Worryingly today, Alisson was Boltoned, like watching Pepe Reina being shithoused 15 years ago. He spent the set-pieces being blocked, but then also began focusing too much on the blocker. I do wonder if this is surely obstruction in every case, as the player is only looking to block the keeper – but it’s not something that gets punished a lot in general, and it’s something the Reds do from time to time at the other end. This weakness needs addressing, as West Ham could have scored three from corners, and other teams will try and follow suit.
Tues. Nov 9th:
Mo! Mo! Mo! Liverpool’s October Goals Were Salah All Over, by Andrew Beasley.
Salah had three touches in total for his hat-trick goal at Old Trafford, six in Madrid, seven at Watford and nine against Manchester City. To be clear: there’s no publicly available data for this, I had to watch the footage and count the touches, and for the latter two goals I viewed them from multiple angles and I’m still not entirely certain about how many times the Egyptian’s magic feet made contact with the ball.
Not that it matters too much. Most mere mortals need a chance to be suitably easy that they can hit it first time and leave the goalkeeper less time to save it, but not our Mo. He will twist and turn and dance past some of the most expensive players in the world (and Craig Cathcart) with an elegant grace before firing the ball home with ease.
Wed. Nov. 10th:
Edwards himself believes that the “FSG way” in football was left in his hands to create; with the help of Mike Gordon, the most football-savvy of the owners, and obviously the super-smart analysts that includes Ian Graham, who also arrived a decade ago. After all, FSG are not football experts; but they found Edwards and Graham, via Damien Comolli, and then trusted Edwards to shape the way things were done.
You may dislike some of their ownership ideas, but Edwards leaving is not something that the owners can be blamed for. (Of course, they will be, as that’s the way a certain portion of the fanbase operates.)
The “Edwards way” can continue in Edwards’ absence; indeed, it has been designed to. Vital members of the brains’ trust, like Ian Graham, remain in place. The methods won’t change. The same would be true of hiring a new manager (albeit Jürgen Klopp is obviously unique, in being one of the “all-bases” managers who also have the gravitas to be taken seriously by even world-class players).
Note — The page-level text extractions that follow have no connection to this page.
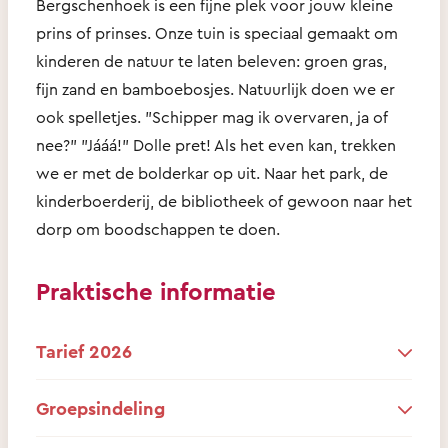
Bergschenhoek is een fijne plek voor jouw kleine
prins of prinses. Onze tuin is speciaal gemaakt om
kinderen de natuur te laten beleven: groen gras,
fijn zand en bamboebosjes. Natuurlijk doen we er
ook spelletjes. "Schipper mag ik overvaren, ja of
nee?" "Jááá!" Dolle pret! Als het even kan, trekken
we er met de bolderkar op uit. Naar het park, de
kinderboerderij, de bibliotheek of gewoon naar het
dorp om boodschappen te doen.
Praktische informatie
Tarief 2026
Groepsindeling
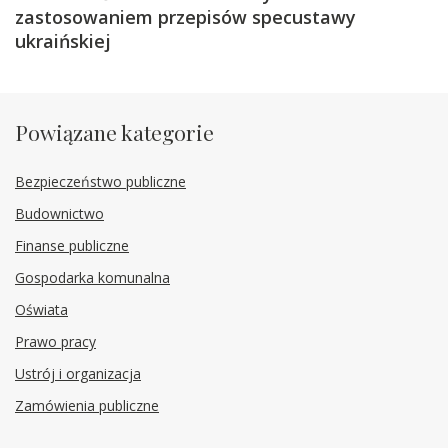
zastosowaniem przepisów specustawy
ukraińskiej
Powiązane kategorie
Bezpieczeństwo publiczne
Budownictwo
Finanse publiczne
Gospodarka komunalna
Oświata
Prawo pracy
Ustrój i organizacja
Zamówienia publiczne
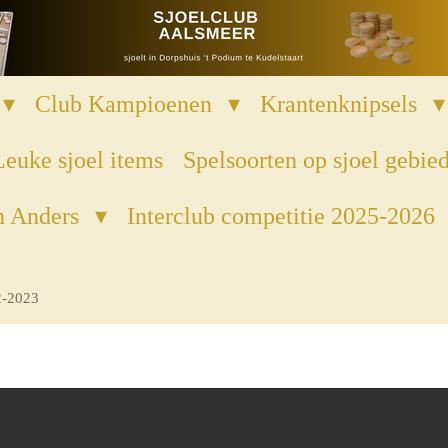
Club Kampioenen
Krantenknipsels
Leuke sjoel items
Spelsoorten op sjoel gebie
n Anders
Interclub competitie 2025-2026
2-2023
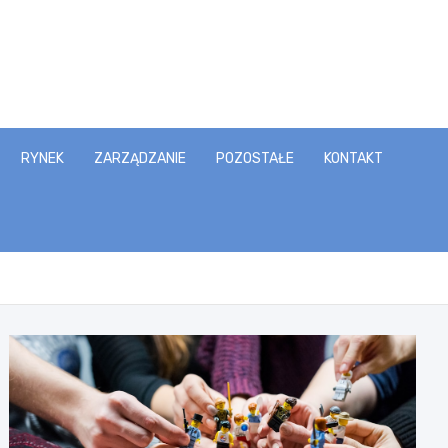
RYNEK
ZARZĄDZANIE
POZOSTAŁE
KONTAKT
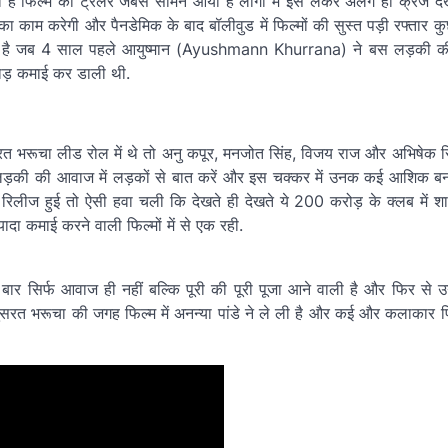
है फिल्म का ट्रेलर जबसे सामने आया है लोगों में इसे लेकर अलग ही क्रेज द
ी का काम करेगी और पैनडेमिक के बाद बॉलीवुड में फिल्मों की सुस्त पड़ी रफ्तार क
र आ रही है जब 4 साल पहले आयुष्मान (Ayushmann Khurrana) ने बस लड़की 
फाड़ कमाई कर डाली थी.
ुसरत भरूचा लीड रोल में थे तो अनु कपूर, मनजोत सिंह, विजय राज और अभिषेक 
र्फ लड़की की आवाज में लड़कों से बात करें और इस चक्कर में उनक कई आशिक बन 
ीज हुई तो ऐसी हवा चली कि देखते ही देखते ये 200 करोड़ के क्लब में शा
दा कमाई करने वाली फिल्मों में से एक रही.
स बार सिर्फ आवाज ही नहीं बल्कि पूरी की पूरी पूजा आने वाली है और फिर स
र नुसरत भरूचा की जगह फिल्म में अनन्या पांडे ने ले ली है और कई और कलाकार फि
Edwards has no doubt that, in Julian Ward, he’s handing over to an ideal candidate; a man who has mirrored his own career from modest playing days and moving up through the different levels of behind-the-scenes work in scouting, analytical and personnel specialties; a man he has had shadowing him, and learning the ropes, over what will eventually be an 18-month period by the time the changeover happens.
Thursday. Nov. 11th:
In their recent game against West Ham, even though the result was a disappointing defeat, it was another occasion where the Reds managed to score two goals. Out of the 11 league and four Champions League games, there has been only one occasion where they have scored fewer than two goals in a game – that was against Chelsea in September. They even scored three and two in their League Cup games, both away from home and despite shadow starting XIs.
It suggests Liverpool’s attacking play this season has been on a different level, irrespective of whether you compare it with other teams or just juxtapose their own attacking outputs from past seasons under Jürgen Klopp. And the numbers back that conclusion up.
If we just concentrate on the league games to get a sample size to analyse the outputs, Klopp’s men have amassed 31 goals in 11 league games at an average of 2.81. If this is to continue like this, they could end up scoring 107 league goals this season – that’s just plain crazy! I will not be surprised if they at least hit the 100-goal mark this season in the league alone, considering the way they have tweaked their style of attack. To put this into context, the highest number of goals Klopp’s Liverpool have scored in a single 38-game league season is 89 in 2018/19.